Though the early results from the Patient-Driven Payment Model (PDPM) have largely been positive for the industry, a group of researchers this week raised concerns about the potential for similarly problematic incentives under the new system.
“The PDPM brings welcome changes to SNF reimbursement by prioritizing patient needs over service volume, but it also carries the risk of new unintended consequences,” the group wrote in their analysis, published Monday in the April edition of the American Journal of Managed Care. “These potential problems, which are features of other value-based payment systems, should be closely monitored and rigorously studied.”
The commentary — titled “The Patient-Driven Payment Model: Addressing Perverse Incentives, Creating New Ones” — does contain some praise for PDPM’s improvement over the former Medicare payment system for nursing homes, while also taking issue with some of the levers that operators can pull to potentially raise total reimbursements.
“The PDPM has introduced new incentives that may be problematic, potentially leading to unintended consequences,” the researchers wrote.
In particular, the analysis highlights the unequal weighting of certain resident conditions when calculating payment rates under the non-therapy ancillary (NTA) category.
“Certain co-morbidities and services in this payment component can greatly increase reimbursements, and they thus carry the risk of being over-reported and over-utilized,” the team noted. “An SNF located in an urban area, for instance, receives per-diem payments that are $175 higher during the first three days for a patient with diabetes and chronic obstructive pulmonary disease compared with payments for a patient without these two conditions.”
The team also pointed out the vastly increased payments that skilled nursing facilities receive for the first three days of a resident stay, when their needs — and, by extension, operator costs — are likely highest.
Based on those incentives, the researchers argue, skilled nursing facilities could begin selectively admitting residents with more acute needs than other patients, while also discharging people home faster due to the gradual decline in reimbursement rates over time. Because therapy no longer generates direct payments, the group also pointed out the potential for under-provision of therapy.

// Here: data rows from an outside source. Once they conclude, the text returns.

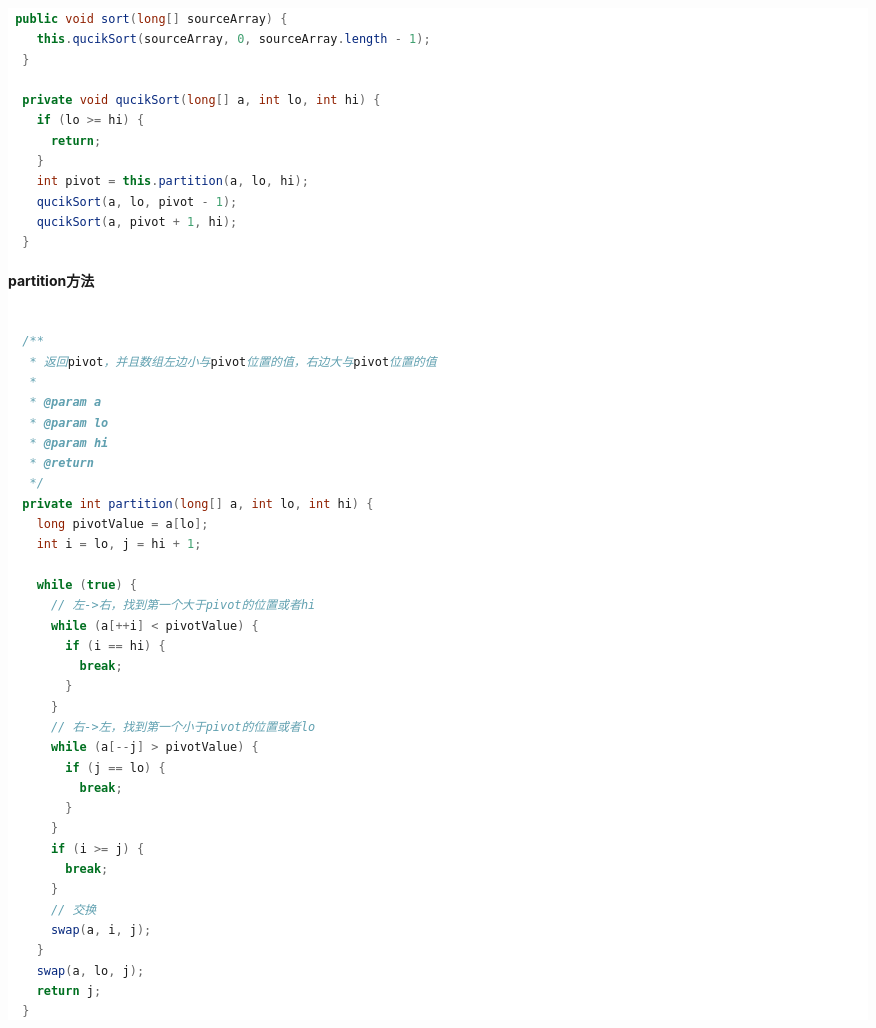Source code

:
 ``` java
 public void sort(long[] sourceArray) {
    this.qucikSort(sourceArray, 0, sourceArray.length - 1);
  }

  private void qucikSort(long[] a, int lo, int hi) {
    if (lo >= hi) {
      return;
    }
    int pivot = this.partition(a, lo, hi);
    qucikSort(a, lo, pivot - 1);
    qucikSort(a, pivot + 1, hi);
  }
```

#### partition方法

``` java

  /**
   * 返回pivot，并且数组左边小与pivot位置的值，右边大与pivot位置的值
   *
   * @param a
   * @param lo
   * @param hi
   * @return
   */
  private int partition(long[] a, int lo, int hi) {
    long pivotValue = a[lo];
    int i = lo, j = hi + 1;

    while (true) {
      // 左->右，找到第一个大于pivot的位置或者hi
      while (a[++i] < pivotValue) {
        if (i == hi) {
          break;
        }
      }
      // 右->左，找到第一个小于pivot的位置或者lo
      while (a[--j] > pivotValue) {
        if (j == lo) {
          break;
        }
      }
      if (i >= j) {
        break;
      }
      // 交换
      swap(a, i, j);
    }
    swap(a, lo, j);
    return j;
  }
```
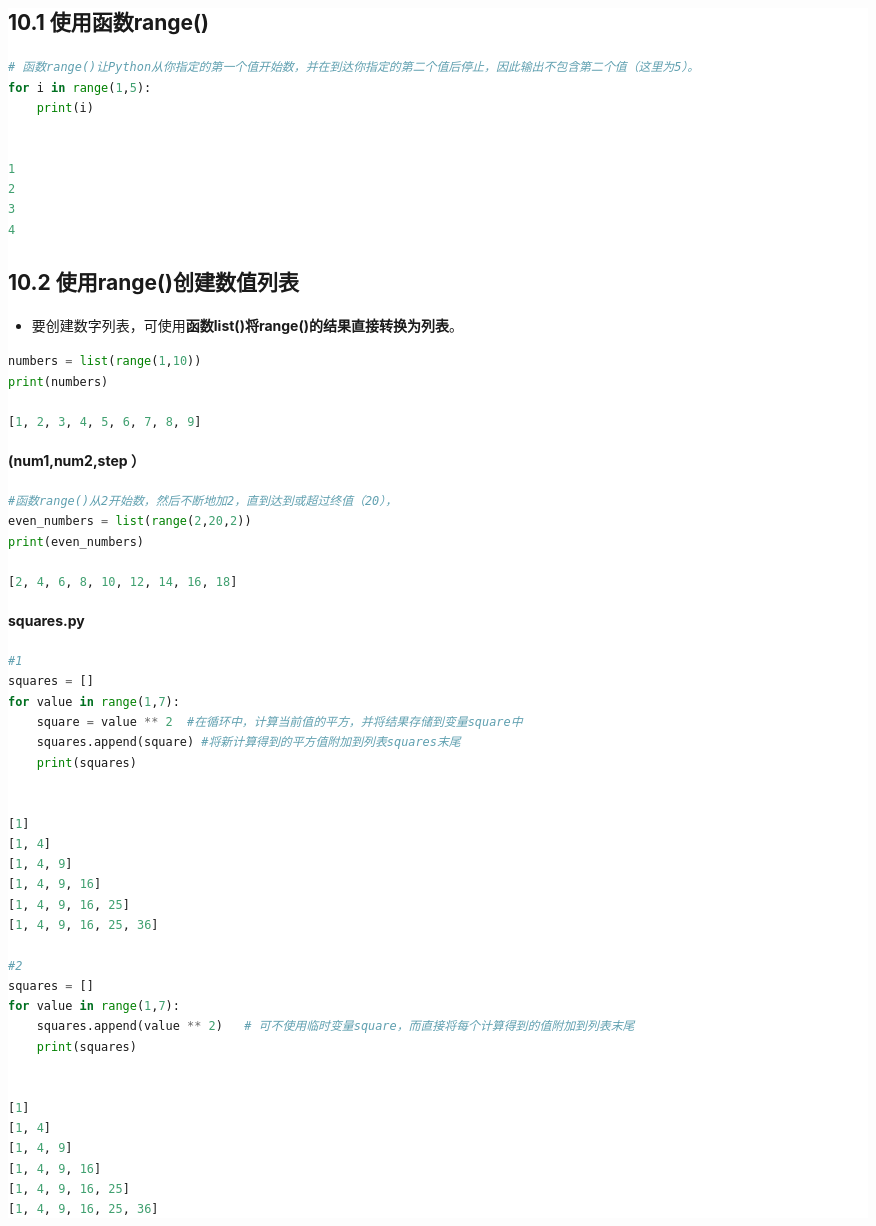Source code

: ## 10.1 使用函数range()

```python
# 函数range()让Python从你指定的第一个值开始数，并在到达你指定的第二个值后停止，因此输出不包含第二个值（这里为5）。
for i in range(1,5):
    print(i)
   

1
2
3
4
```

## 10.2 使用range()创建数值列表

- 要创建数字列表，可使用**函数list()将range()**的结果直接**转换为列表**。

```python
numbers = list(range(1,10))
print(numbers)

[1, 2, 3, 4, 5, 6, 7, 8, 9]
```

#### (num1,num2,step ）

```python
#函数range()从2开始数，然后不断地加2，直到达到或超过终值（20），
even_numbers = list(range(2,20,2))
print(even_numbers)

[2, 4, 6, 8, 10, 12, 14, 16, 18]
```

#### squares.py

```python
#1
squares = []
for value in range(1,7):
    square = value ** 2  #在循环中，计算当前值的平方，并将结果存储到变量square中
    squares.append(square) #将新计算得到的平方值附加到列表squares末尾
    print(squares)

    
[1]
[1, 4]
[1, 4, 9]
[1, 4, 9, 16]
[1, 4, 9, 16, 25]
[1, 4, 9, 16, 25, 36]

#2
squares = []
for value in range(1,7):
    squares.append(value ** 2)   # 可不使用临时变量square，而直接将每个计算得到的值附加到列表末尾
    print(squares)

    
[1]
[1, 4]
[1, 4, 9]
[1, 4, 9, 16]
[1, 4, 9, 16, 25]
[1, 4, 9, 16, 25, 36]
```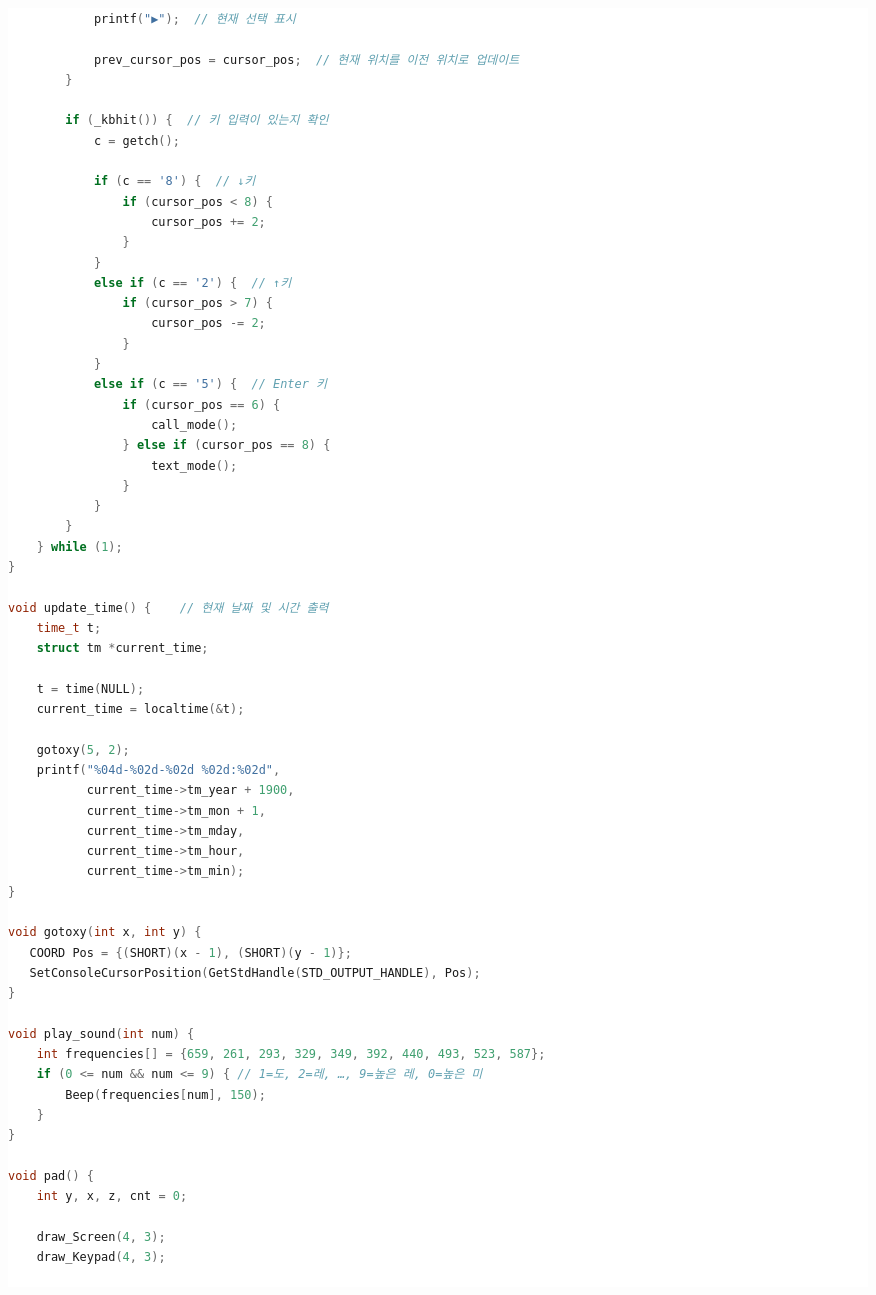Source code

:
 ```c
            printf("▶");  // 현재 선택 표시

            prev_cursor_pos = cursor_pos;  // 현재 위치를 이전 위치로 업데이트
        }

        if (_kbhit()) {  // 키 입력이 있는지 확인
            c = getch();

            if (c == '8') {  // ↓키 
                if (cursor_pos < 8) {
                    cursor_pos += 2;
                }
            }
            else if (c == '2') {  // ↑키 
                if (cursor_pos > 7) {
                    cursor_pos -= 2;
                }
            }
            else if (c == '5') {  // Enter 키
                if (cursor_pos == 6) {
                    call_mode();
                } else if (cursor_pos == 8) {
                    text_mode();
                }
            }
        }
    } while (1);
}

void update_time() {	// 현재 날짜 및 시간 출력 
    time_t t;
    struct tm *current_time;
    
    t = time(NULL);
    current_time = localtime(&t);
	
    gotoxy(5, 2);
    printf("%04d-%02d-%02d %02d:%02d", 
           current_time->tm_year + 1900,
           current_time->tm_mon + 1,
           current_time->tm_mday, 
           current_time->tm_hour, 
           current_time->tm_min);      
}

void gotoxy(int x, int y) {
   COORD Pos = {(SHORT)(x - 1), (SHORT)(y - 1)};
   SetConsoleCursorPosition(GetStdHandle(STD_OUTPUT_HANDLE), Pos);
}

void play_sound(int num) {
    int frequencies[] = {659, 261, 293, 329, 349, 392, 440, 493, 523, 587}; 
    if (0 <= num && num <= 9) {	// 1=도, 2=레, …, 9=높은 레, 0=높은 미 
        Beep(frequencies[num], 150);
    }
}

void pad() {
    int y, x, z, cnt = 0;
    
    draw_Screen(4, 3);
    draw_Keypad(4, 3);
    
```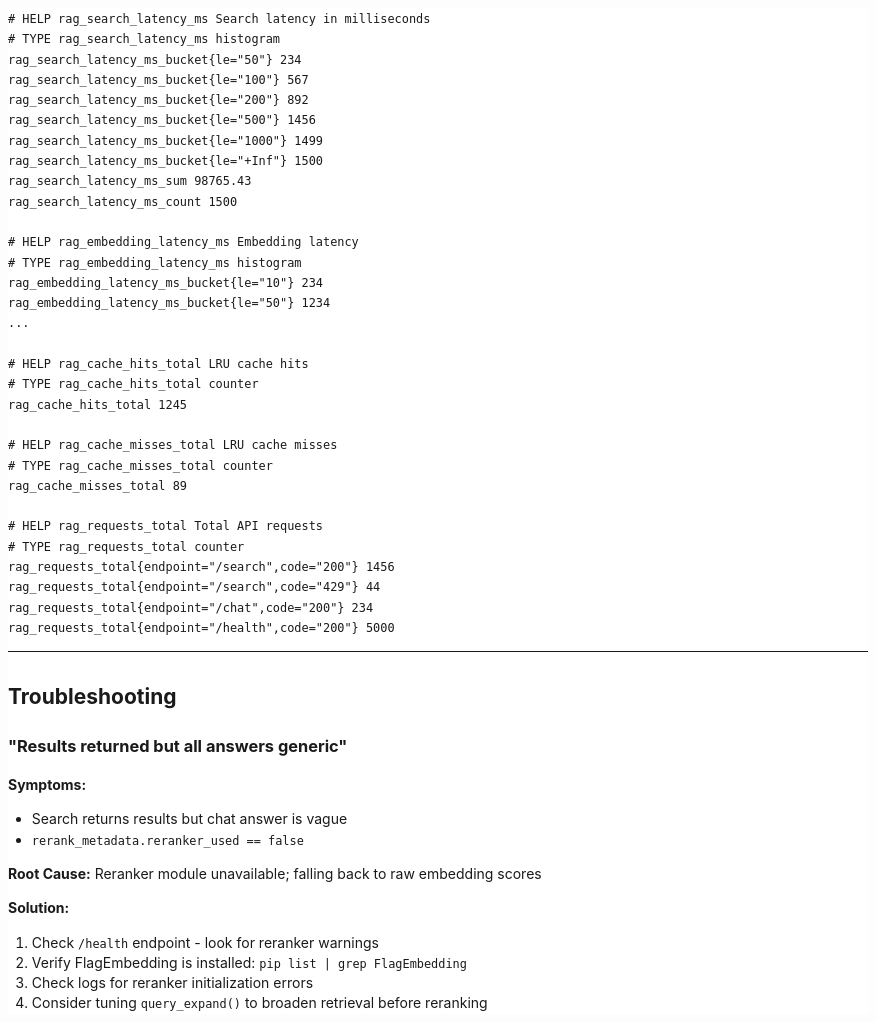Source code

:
 ```prometheus
# HELP rag_search_latency_ms Search latency in milliseconds
# TYPE rag_search_latency_ms histogram
rag_search_latency_ms_bucket{le="50"} 234
rag_search_latency_ms_bucket{le="100"} 567
rag_search_latency_ms_bucket{le="200"} 892
rag_search_latency_ms_bucket{le="500"} 1456
rag_search_latency_ms_bucket{le="1000"} 1499
rag_search_latency_ms_bucket{le="+Inf"} 1500
rag_search_latency_ms_sum 98765.43
rag_search_latency_ms_count 1500

# HELP rag_embedding_latency_ms Embedding latency
# TYPE rag_embedding_latency_ms histogram
rag_embedding_latency_ms_bucket{le="10"} 234
rag_embedding_latency_ms_bucket{le="50"} 1234
...

# HELP rag_cache_hits_total LRU cache hits
# TYPE rag_cache_hits_total counter
rag_cache_hits_total 1245

# HELP rag_cache_misses_total LRU cache misses
# TYPE rag_cache_misses_total counter
rag_cache_misses_total 89

# HELP rag_requests_total Total API requests
# TYPE rag_requests_total counter
rag_requests_total{endpoint="/search",code="200"} 1456
rag_requests_total{endpoint="/search",code="429"} 44
rag_requests_total{endpoint="/chat",code="200"} 234
rag_requests_total{endpoint="/health",code="200"} 5000
```

---

## Troubleshooting

### "Results returned but all answers generic"

**Symptoms:**
- Search returns results but chat answer is vague
- `rerank_metadata.reranker_used == false`

**Root Cause:**
Reranker module unavailable; falling back to raw embedding scores

**Solution:**
1. Check `/health` endpoint - look for reranker warnings
2. Verify FlagEmbedding is installed: `pip list | grep FlagEmbedding`
3. Check logs for reranker initialization errors
4. Consider tuning `query_expand()` to broaden retrieval before reranking
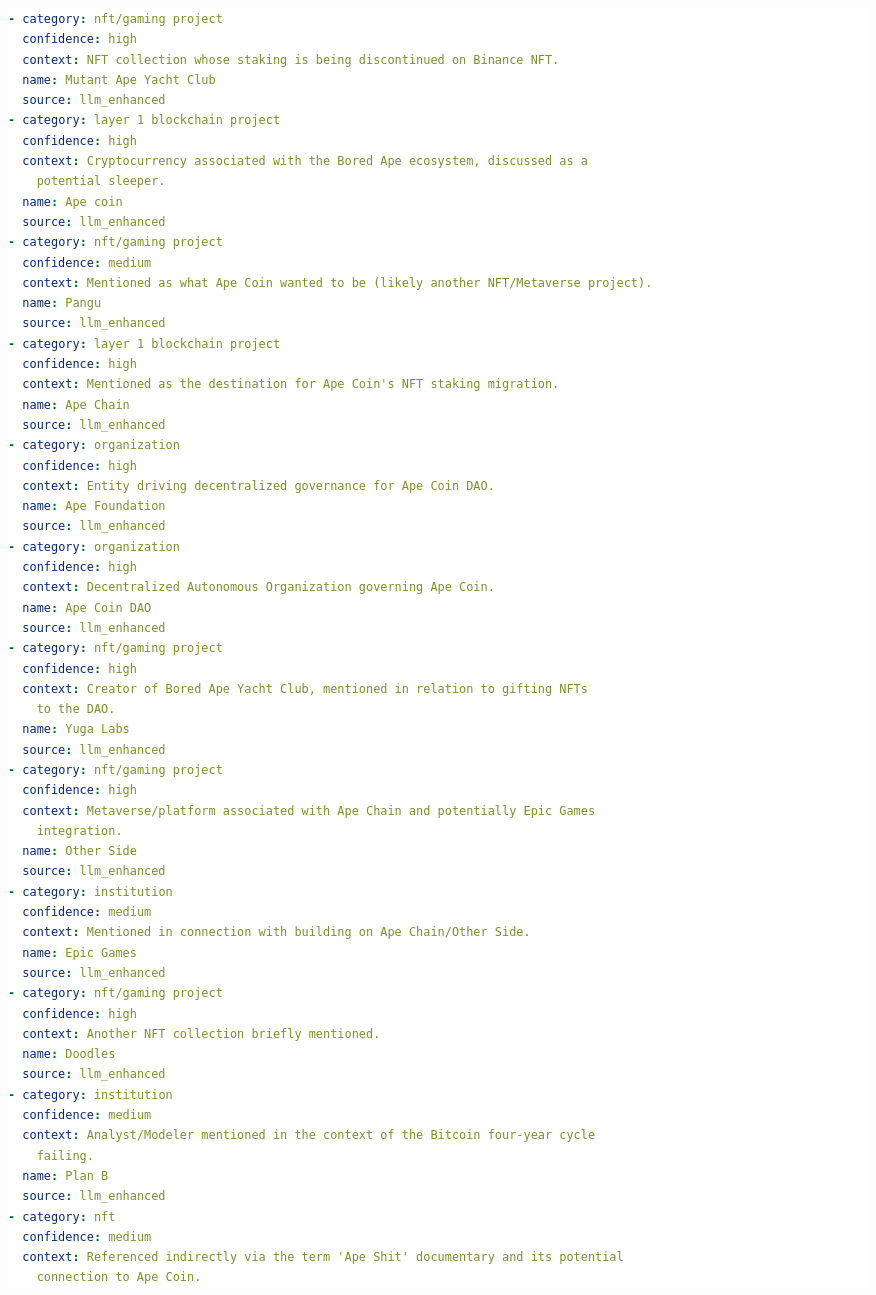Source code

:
 ```yaml
- category: nft/gaming project
  confidence: high
  context: NFT collection whose staking is being discontinued on Binance NFT.
  name: Mutant Ape Yacht Club
  source: llm_enhanced
- category: layer 1 blockchain project
  confidence: high
  context: Cryptocurrency associated with the Bored Ape ecosystem, discussed as a
    potential sleeper.
  name: Ape coin
  source: llm_enhanced
- category: nft/gaming project
  confidence: medium
  context: Mentioned as what Ape Coin wanted to be (likely another NFT/Metaverse project).
  name: Pangu
  source: llm_enhanced
- category: layer 1 blockchain project
  confidence: high
  context: Mentioned as the destination for Ape Coin's NFT staking migration.
  name: Ape Chain
  source: llm_enhanced
- category: organization
  confidence: high
  context: Entity driving decentralized governance for Ape Coin DAO.
  name: Ape Foundation
  source: llm_enhanced
- category: organization
  confidence: high
  context: Decentralized Autonomous Organization governing Ape Coin.
  name: Ape Coin DAO
  source: llm_enhanced
- category: nft/gaming project
  confidence: high
  context: Creator of Bored Ape Yacht Club, mentioned in relation to gifting NFTs
    to the DAO.
  name: Yuga Labs
  source: llm_enhanced
- category: nft/gaming project
  confidence: high
  context: Metaverse/platform associated with Ape Chain and potentially Epic Games
    integration.
  name: Other Side
  source: llm_enhanced
- category: institution
  confidence: medium
  context: Mentioned in connection with building on Ape Chain/Other Side.
  name: Epic Games
  source: llm_enhanced
- category: nft/gaming project
  confidence: high
  context: Another NFT collection briefly mentioned.
  name: Doodles
  source: llm_enhanced
- category: institution
  confidence: medium
  context: Analyst/Modeler mentioned in the context of the Bitcoin four-year cycle
    failing.
  name: Plan B
  source: llm_enhanced
- category: nft
  confidence: medium
  context: Referenced indirectly via the term 'Ape Shit' documentary and its potential
    connection to Ape Coin.
```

“Whereas the RUG system incentivized longer SNF stays and more therapy, the PDPM incentivizes shorter stays with less therapy through an adjustment factor for physical therapy, occupational therapy, and non-therapy ancillary conditions and services,” they wrote.
Concerns over unsafe reductions in therapy under PDPM made it to the mainstream media shortly after the model’s October 1 introduction, with the New York Times publishing a piece highlighting the potential for therapy cuts in late November.
But as industry leaders — and the researchers themselves — have pointed out, the new model was largely a reaction to controversies about the improper over-provision of therapy under the former Resource Utilization Group (RUG) model, which provided direct incentives for operators to reach certain therapy volume thresholds.
“Between 2002 and 2016, the use of the ultra-high category increased from 7% to 63% of all SNF days reimbursed by Medicare — a nine-fold increase,” the researchers noted, referring to the level of therapy that provided the greatest reimbursements to operators under the RUG system. “There was no corresponding change in case mix during this period.”
Moving forward, the group recommended that the government closely monitor provider behavior for any evidence of improper care based on PDPM payment incentives.
“Policymakers should maintain close oversight of SNF billing practices and patient outcomes as the PDPM takes effect to mitigate potential unintended consequences,” the team concluded.